Using the data beneath, show every line that includes the word "Potsdam".
____________________
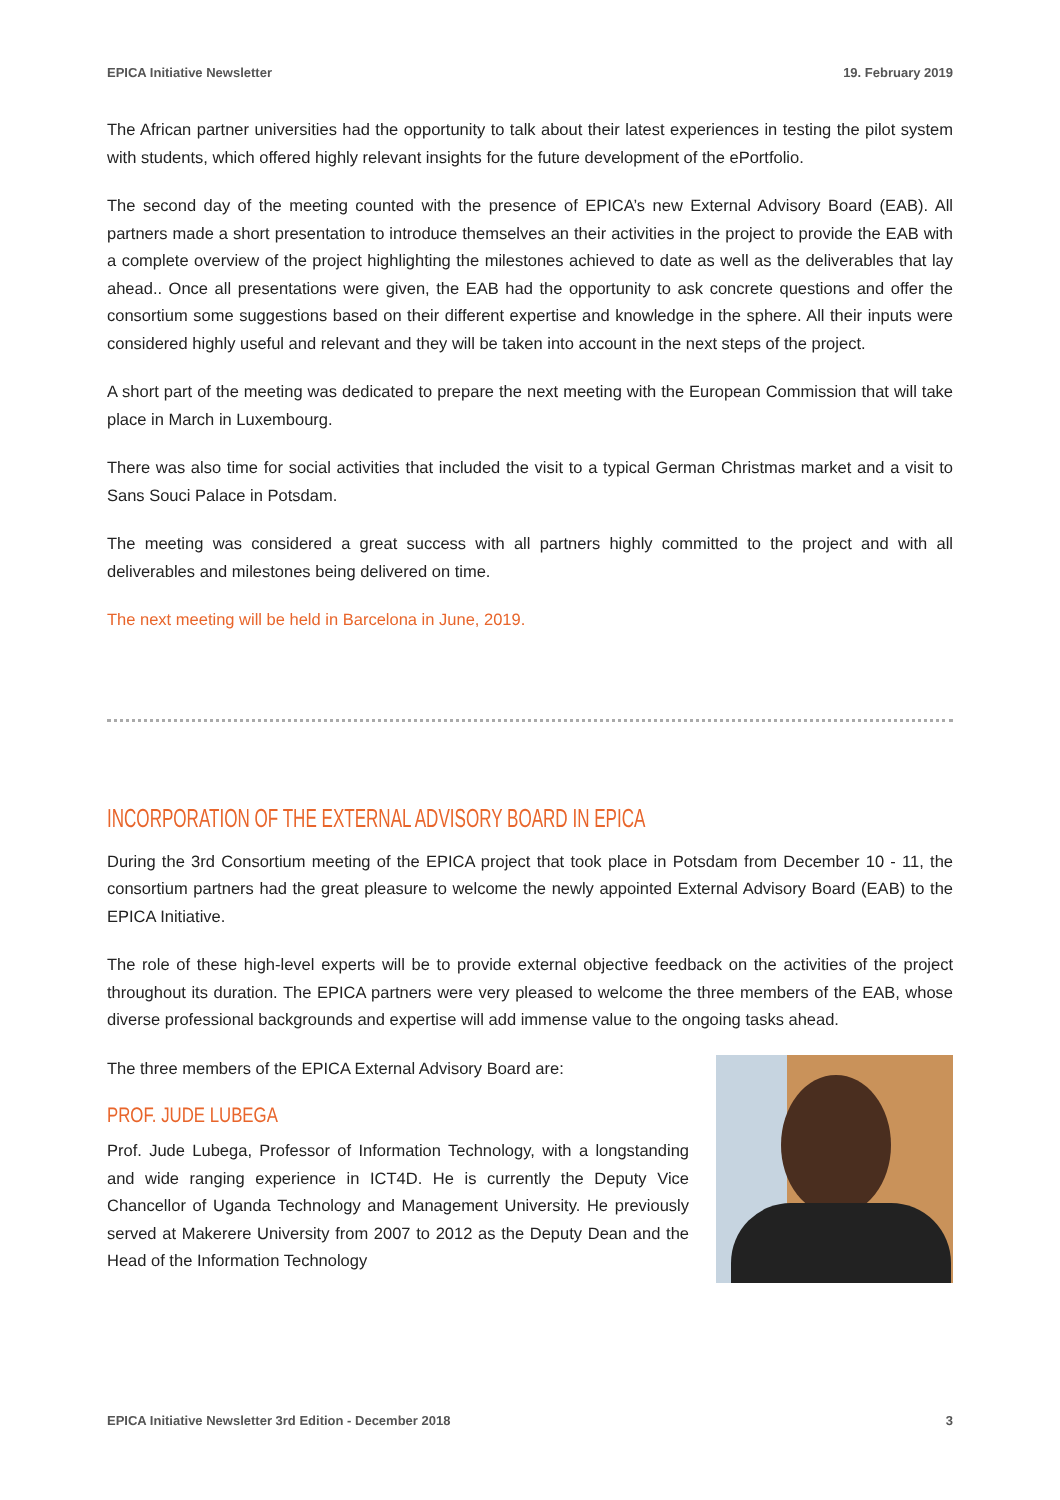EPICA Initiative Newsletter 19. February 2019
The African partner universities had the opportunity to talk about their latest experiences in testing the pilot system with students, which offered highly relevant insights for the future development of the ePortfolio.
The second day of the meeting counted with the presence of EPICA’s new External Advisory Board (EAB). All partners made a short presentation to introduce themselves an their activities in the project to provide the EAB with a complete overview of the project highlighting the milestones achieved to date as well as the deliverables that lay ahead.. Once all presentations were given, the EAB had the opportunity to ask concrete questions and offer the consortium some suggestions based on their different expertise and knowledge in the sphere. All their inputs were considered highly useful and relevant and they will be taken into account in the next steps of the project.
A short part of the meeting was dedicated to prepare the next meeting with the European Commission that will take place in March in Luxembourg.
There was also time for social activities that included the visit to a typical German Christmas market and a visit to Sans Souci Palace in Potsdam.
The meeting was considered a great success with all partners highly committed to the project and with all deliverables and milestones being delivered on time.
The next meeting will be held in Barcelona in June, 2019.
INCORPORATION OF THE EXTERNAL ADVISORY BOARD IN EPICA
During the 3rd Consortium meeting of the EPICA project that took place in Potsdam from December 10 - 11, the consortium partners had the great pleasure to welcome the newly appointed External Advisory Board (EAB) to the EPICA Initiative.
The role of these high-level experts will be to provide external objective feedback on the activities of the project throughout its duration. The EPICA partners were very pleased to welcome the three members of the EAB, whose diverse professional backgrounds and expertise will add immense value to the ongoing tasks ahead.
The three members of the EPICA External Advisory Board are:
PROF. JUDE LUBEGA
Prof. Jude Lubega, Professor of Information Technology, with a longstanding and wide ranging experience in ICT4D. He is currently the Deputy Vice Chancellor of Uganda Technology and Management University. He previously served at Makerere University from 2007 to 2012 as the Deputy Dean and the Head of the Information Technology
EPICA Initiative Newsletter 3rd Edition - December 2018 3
____________________
RESPONSE FOR THIS EXERCISE:
There was also time for social activities that included the visit to a typical German Christmas market and a visit to Sans Souci Palace in Potsdam.
During the 3rd Consortium meeting of the EPICA project that took place in Potsdam from December 10 - 11, the consortium partners had the great pleasure to welcome the newly appointed External Advisory Board (EAB) to the EPICA Initiative.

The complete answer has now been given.